Tasks to complete
**A)** The podcast transcript about retirement accounts owning businesses names the kinds of income that retirement accounts are designed to receive. List each one.
**B)** Write the next part of the podcast transcript about retirement accounts owning businesses, starting after its last line.

Source passage

Mark Kohler: Ok, now I’m going to add a few things here. The third party manager. That’s going to run the show for you. Cannot be your spouse, yep, a child. Or a parent. And we go through in a separate podcast on prohibited transactions and parties, we’d recommend you go back to that so that you kind of know what’s going on there. And this does kind of relate to the passive businesses as well, whether it’s operational or passive. You can’t be an employee. You can’t hire your spouse, child or parent to be an employee. So you want to know that, make sure that that third party manager is there and. Keep in mind, this is also not a loan. You’ve got to get out of that loan mindset, your retirement account is going to invest. And this is it’s an OK point to use the I word, now. Your retirement account is going to be an investor and it’s going to invest in the business and be typically the 100% owner unless you pool it with some other retirement accounts. And it’s OK if you do if you want to bring in multiple retirement accounts, you can’t bring in spouse and mom and dad and kids to be partners in this entity that’s operational. And you can do any amount. You can go up to a million dollars or more. We don’t care whatever the dollar amount is needed. But Mat, what’s the con? All right, it starts with the letter U.

 Mat Sorensen: Ok, yeah, now we know you can’t work in it, we are back on the other one. Yeah, there’s a track called Cubitt, unrelated business income tax. When your IRA is getting profits from owning a business, an operational business. See, retirement accounts are designed to receive investment income like rental income, interest income, capital gain, income, dividend income. That’s all investment income. That’s what a lot of Self-direct investors get. But when you own a small business. It’s it’s getting pass-through income that passes down to the owners, just business income. This is where this unrelated business income tax applies, just 37% that your IRA ends up paying. Now, there’s a workaround to this. OK,

 Mark Kohler: Or you’re 401k. That’s just a little baby step there. So who whatever retirement account? I’m going to say it a different way. Whatever retirement account owns this business because it’s operational and they want to make it fair with all the other operational businesses in town, if your IRA buys a restaurant, then you’ve got to pay taxes like all the other restaurant owners. But if you buy an apartment building, you don’t have to pay tax because that’s passive. That’s an investment. So there’s none of this UBIT crap when it comes to that operational. There might be UDFI topic for another day, but there’s no UBIT on an operational business, on a passive business. It’s on operations because they want to level the playing field. You can’t have an Italian restaurant down the street that doesn’t pay tax and compete against John Doe down the street with his Italian restaurant. So they want to level it with this UBIT tax and you don’t pay it. Like Mat just said, your retirement account pays it at the end of the year and it sucks and it’s up to 37%. That’s UBIT, and then Mat was about to give us the workaround.

 Mat Sorensen: Yeah, and I don’t think that restaurant would be John Doe’s restaurant, maybe like Don Corleone restaurant or something like that.

 Mark Kohler: Yeah, I don’t know if I go to John Doe’s Italian, I go to Don Corleone’s Italian, OK? Fair enough.

Given information
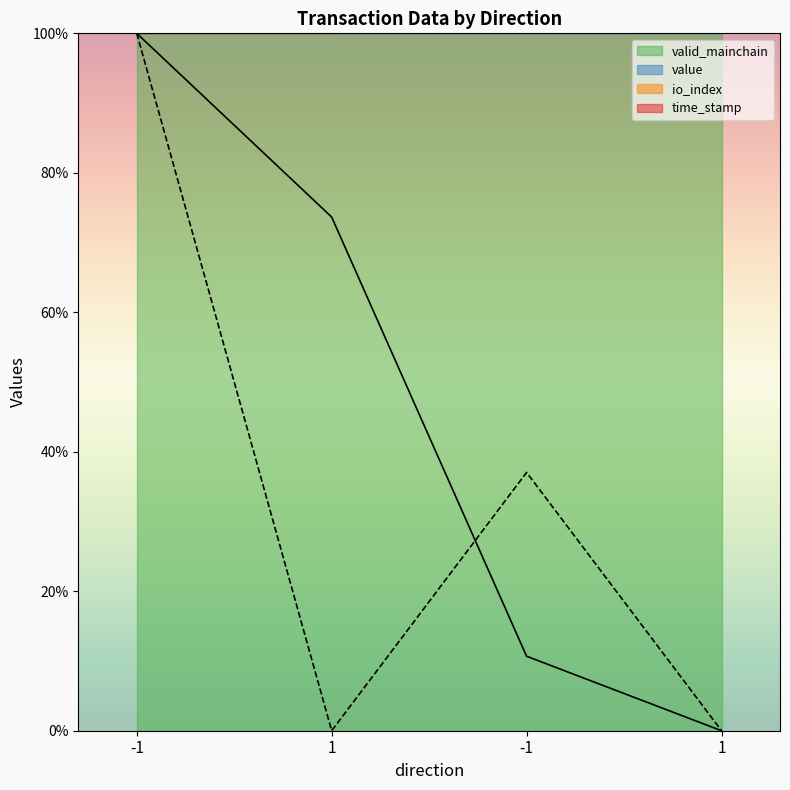

What is the average value of the io_index series?

0.3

Responses
**A)**
- Rental income
- Interest income
- Capital gain income
- Dividend income

**B)**
 Mat Sorensen: That’s right. And definitely not olive garden. OK. Here’s the solution, though. You can take corporate tax instead of UBIT tax, so what you can do is you can add a C Corp blocker, is what we call it. There’s a whole chapter in my book on this, on Blocker corporations. You can add what’s called a C Corp blocker on LLC. So we just add an election to the LLC, tax it like a C corp. Now, when the business has profits, it’s going to pay corporate tax at 21%. That’s the current corporate tax rate. If you’re in a state that has corporate tax, you have to pay that too let’s say you got 21% corporate tax, then profits after corporate taxes are paid, passed down to the IRA with no UBIT. So now I’m getting out of 37% for 21%. I basically save 16% in tax. So that’s the structure we like to do where you can have an operational business. You’re going to sit on it and cash flow it over time. That’s the structure we like now. I have had clients buy operational businesses with their one client with a Roth IRA. He owned it for a couple of years. He did not want to cash flow the business. He’s like, I’m going to turn this thing around and I’m going to sell it for a profit to someone else it’s exactly what he did. Now, he didn’t work the business, they already had current employees and management, it was, you know, It had maybe 10 or 15 employees already that ran it and he was able to sell it a couple of years later and get the profit all back in his Roth. Now, when he sold the business, that was capital gains. OK, so if your intent is to own a business and maybe flip it later, you may not add the C Corp blocker, you may just be an LLC because you’re not going to have profits coming through year to year that’s going to crush you. You may just get capital gain on the way out and selling it to someone else. If you’re going to cash flow in on business. Long term, though, we generally add the C-Corp blocker. So you pay 21% instead of 37%.

 Mark Kohler: Now if you’re on YouTube, you’re going to love this diagram. Let’s keep the whiteboard up for a moment. You see that the red is the C Corp blocker at 21% paid before it goes to the retirement account. Now why that works is because the retirement account is now just getting a dividend. The C Corp pays its tax retirement account just got a dividend like it owned Facebook. So there’s no tax down there. Then if you don’t use the blocker, you see a blue, I have UBIT, that’s actually paid down at the retirement account level of 37%. Or we have the escape hatch in green, where we have this arrow go over here and show selling the business for capital gain for a max of 20%. You know, Mat, I got a question for you, because this is where one might go. Well, if the Blocker’s 21% in capital gains 20, that’s not much of a difference. True. Yeah, but what about state taxes? Does state apply to you? Is there a state on top of UBIT?

 Mat Sorensen: Yes, many states have a UBIT tax, I shouldn’t say many, some do think of the usual suspects California, Illinois, Massachusetts, many states don’t, though, so some states have a carry on. It’s kind of like if you have it, if you’re subject to a federal, you’re subject to it in that state. So a lot of times your UBIT could be more than 37%.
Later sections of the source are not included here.